Il 14 gennaio 2002, Kobe Bryant segnò 56 punti in 34 minuti ai Grizzlies
Quando si pensa alle serate leggendarie di Kobe Bryant, la mente corre subito ai 62 punti in tre quarti contro Dallas o agli 81 rifilati a Toronto, ma il 14 gennaio 2002 merita un posto speciale in quella galleria di follia offensiva: contro i Memphis Grizzlies, il numero 8 dei Lakers si ferma “solo” a 56 punti in 34 minuti, in una partita che di fatto finisce molto prima della sirena.
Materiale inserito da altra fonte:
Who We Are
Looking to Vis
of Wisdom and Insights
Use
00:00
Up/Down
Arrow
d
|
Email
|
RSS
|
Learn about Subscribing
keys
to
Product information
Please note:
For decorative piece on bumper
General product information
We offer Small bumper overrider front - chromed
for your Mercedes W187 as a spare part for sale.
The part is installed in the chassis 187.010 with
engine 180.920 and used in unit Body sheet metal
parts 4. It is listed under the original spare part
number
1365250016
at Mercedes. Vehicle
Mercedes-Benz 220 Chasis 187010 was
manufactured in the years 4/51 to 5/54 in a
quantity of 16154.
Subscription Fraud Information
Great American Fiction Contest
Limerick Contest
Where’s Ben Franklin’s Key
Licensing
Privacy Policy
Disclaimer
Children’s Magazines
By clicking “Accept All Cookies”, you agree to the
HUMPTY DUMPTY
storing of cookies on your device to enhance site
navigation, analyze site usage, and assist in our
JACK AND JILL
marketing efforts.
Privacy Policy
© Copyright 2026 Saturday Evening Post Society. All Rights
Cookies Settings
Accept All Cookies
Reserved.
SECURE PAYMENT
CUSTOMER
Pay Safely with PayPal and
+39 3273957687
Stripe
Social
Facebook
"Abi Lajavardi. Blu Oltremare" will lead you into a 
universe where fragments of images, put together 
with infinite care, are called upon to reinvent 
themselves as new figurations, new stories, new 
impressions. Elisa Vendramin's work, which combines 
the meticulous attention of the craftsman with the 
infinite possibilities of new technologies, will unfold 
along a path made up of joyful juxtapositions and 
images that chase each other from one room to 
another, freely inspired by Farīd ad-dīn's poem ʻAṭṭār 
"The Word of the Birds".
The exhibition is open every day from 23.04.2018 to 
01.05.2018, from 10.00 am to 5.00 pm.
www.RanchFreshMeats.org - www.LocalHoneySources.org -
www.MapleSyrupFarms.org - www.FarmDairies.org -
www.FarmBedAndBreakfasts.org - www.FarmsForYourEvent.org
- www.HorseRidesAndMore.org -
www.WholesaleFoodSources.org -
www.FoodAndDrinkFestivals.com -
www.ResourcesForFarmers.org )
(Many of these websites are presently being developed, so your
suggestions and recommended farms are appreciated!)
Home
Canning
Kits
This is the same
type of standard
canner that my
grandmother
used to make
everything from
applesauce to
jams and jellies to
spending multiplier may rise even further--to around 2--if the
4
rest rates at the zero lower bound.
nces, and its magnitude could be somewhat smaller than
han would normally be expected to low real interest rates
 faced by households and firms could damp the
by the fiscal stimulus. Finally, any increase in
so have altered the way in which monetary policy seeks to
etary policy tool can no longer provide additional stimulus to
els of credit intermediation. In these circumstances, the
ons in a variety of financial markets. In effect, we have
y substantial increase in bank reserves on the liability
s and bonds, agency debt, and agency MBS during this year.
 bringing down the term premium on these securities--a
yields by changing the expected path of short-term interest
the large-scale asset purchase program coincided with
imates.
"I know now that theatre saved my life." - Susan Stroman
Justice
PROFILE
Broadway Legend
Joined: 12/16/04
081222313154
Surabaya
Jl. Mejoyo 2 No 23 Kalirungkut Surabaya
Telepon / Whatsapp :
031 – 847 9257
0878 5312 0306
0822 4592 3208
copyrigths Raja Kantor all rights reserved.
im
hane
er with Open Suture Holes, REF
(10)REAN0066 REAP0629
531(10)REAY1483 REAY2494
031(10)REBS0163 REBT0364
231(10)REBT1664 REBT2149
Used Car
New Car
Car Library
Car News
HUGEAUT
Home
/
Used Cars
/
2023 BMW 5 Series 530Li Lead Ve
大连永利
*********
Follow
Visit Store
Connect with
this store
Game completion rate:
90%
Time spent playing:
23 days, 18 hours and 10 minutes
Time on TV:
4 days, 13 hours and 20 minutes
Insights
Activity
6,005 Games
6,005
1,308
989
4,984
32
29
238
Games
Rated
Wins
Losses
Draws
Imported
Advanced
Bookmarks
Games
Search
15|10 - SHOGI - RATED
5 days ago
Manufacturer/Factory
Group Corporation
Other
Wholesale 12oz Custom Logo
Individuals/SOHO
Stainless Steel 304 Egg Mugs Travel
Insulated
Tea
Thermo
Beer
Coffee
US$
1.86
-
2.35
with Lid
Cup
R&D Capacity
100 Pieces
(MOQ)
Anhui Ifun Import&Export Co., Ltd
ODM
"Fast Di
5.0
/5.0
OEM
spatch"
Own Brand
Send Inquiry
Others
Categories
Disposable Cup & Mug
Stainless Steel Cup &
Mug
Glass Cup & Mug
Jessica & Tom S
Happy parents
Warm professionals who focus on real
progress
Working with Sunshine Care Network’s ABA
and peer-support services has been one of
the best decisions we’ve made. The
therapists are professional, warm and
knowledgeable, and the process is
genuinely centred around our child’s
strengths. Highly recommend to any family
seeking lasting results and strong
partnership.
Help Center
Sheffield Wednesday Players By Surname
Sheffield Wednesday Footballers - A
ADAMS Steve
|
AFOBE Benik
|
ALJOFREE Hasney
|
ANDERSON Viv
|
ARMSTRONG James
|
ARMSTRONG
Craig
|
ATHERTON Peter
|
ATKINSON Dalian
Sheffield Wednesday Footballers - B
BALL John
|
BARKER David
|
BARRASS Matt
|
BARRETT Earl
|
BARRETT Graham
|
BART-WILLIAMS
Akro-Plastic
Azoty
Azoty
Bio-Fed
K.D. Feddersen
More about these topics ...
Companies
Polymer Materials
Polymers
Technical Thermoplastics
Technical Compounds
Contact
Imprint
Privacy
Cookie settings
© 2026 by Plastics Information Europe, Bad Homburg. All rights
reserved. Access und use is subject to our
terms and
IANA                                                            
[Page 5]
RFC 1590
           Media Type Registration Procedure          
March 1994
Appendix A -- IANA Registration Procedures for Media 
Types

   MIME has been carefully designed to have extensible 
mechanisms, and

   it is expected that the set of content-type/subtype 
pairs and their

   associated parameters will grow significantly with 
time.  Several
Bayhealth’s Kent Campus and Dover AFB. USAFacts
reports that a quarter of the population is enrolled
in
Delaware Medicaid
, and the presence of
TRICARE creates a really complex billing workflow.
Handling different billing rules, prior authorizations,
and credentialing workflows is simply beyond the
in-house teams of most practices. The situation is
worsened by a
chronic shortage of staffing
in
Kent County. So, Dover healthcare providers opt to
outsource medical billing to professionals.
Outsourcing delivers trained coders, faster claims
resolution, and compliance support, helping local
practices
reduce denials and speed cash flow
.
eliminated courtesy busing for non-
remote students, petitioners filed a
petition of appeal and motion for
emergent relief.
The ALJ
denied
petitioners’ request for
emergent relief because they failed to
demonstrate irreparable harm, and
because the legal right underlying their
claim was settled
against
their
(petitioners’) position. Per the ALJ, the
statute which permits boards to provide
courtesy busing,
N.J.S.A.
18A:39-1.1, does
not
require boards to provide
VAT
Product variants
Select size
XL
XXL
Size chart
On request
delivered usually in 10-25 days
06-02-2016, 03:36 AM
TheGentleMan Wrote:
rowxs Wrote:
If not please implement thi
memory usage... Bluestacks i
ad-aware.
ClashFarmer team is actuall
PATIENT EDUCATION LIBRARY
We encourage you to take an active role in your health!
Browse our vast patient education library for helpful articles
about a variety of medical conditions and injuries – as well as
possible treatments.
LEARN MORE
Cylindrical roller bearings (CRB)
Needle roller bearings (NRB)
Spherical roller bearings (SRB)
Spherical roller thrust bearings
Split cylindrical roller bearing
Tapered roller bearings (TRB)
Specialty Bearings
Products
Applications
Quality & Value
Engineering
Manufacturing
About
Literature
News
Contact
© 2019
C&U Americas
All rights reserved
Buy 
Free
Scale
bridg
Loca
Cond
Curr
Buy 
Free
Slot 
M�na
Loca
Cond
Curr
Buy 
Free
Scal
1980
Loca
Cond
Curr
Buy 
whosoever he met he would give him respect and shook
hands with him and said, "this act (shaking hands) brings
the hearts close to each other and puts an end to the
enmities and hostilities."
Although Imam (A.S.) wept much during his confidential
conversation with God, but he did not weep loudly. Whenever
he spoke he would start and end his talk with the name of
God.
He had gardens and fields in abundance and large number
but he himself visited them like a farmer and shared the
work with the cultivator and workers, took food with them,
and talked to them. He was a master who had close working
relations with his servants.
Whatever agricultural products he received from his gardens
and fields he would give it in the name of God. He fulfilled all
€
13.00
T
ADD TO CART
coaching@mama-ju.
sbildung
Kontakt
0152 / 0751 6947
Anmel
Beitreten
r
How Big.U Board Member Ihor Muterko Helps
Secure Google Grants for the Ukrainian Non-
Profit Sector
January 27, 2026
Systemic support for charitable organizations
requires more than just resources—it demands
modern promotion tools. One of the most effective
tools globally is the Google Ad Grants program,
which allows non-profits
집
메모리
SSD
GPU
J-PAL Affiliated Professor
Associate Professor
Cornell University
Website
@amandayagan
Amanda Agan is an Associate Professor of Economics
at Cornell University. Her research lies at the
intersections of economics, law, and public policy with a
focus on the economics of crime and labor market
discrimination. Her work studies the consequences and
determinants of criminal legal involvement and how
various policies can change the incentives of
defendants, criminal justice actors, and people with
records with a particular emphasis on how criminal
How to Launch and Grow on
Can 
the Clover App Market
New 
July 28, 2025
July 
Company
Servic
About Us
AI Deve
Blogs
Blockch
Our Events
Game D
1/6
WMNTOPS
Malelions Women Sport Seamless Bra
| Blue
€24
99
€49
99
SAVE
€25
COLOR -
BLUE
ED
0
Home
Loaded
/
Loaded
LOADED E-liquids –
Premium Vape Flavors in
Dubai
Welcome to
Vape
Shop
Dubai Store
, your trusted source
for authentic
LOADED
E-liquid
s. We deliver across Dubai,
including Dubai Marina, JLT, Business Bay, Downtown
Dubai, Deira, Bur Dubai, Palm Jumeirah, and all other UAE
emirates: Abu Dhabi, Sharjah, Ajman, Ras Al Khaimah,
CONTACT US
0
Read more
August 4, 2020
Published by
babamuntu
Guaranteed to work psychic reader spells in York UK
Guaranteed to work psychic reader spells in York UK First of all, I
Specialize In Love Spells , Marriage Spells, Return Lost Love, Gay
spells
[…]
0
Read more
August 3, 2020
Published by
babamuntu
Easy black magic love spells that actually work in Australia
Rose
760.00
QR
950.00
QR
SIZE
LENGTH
Il punteggio finale, 120-81 per Los Angeles, è quasi un dettaglio rispetto alla sensazione di dominio assoluto trasmessa da Kobe, che quella sera firma il suo massimo in carriera fino a quel momento con un irreale 56 a referto, il 62% dal campo, 5 rimbalzi e 4 assist, in una sfida che lo mette di fronte al rookie Pau Gasol, destinato a diventare suo compagno di squadra e partner ideale cinque anni più tardi nelle corse al titolo.
È una di quelle notti in cui tutto sembra girare intorno a lui: Bryant racconta che i compagni non hanno smesso un secondo di parlargli, scherzando sul fatto che potesse battere da solo i Grizzlies, trasformando una prestazione mostruosa in un gioco condiviso, quasi in un esperimento collettivo sulla sua capacità di segnare in ogni modo possibile.
Dall’altra parte, Shane Battier – che diventerà uno dei difensori simbolo delle sfide playoff contro il “Black Mamba” nel 2009 – resta senza parole di fronte a una macchina da canestro in piena trance agonistica, ammettendo che quella partita cambierà per sempre il suo modo di approcciare Kobe; e pensare che Memphis, quella sera, ha persino la “fortuna” di non dover fare i conti con Shaquille O’Neal, fuori per squalifica dopo una rissa con Brad Miller, perché altrimenti quella che è già una delle serate più spietate dei primi anni 2000 avrebbe potuto assumere proporzioni ancora più irreali.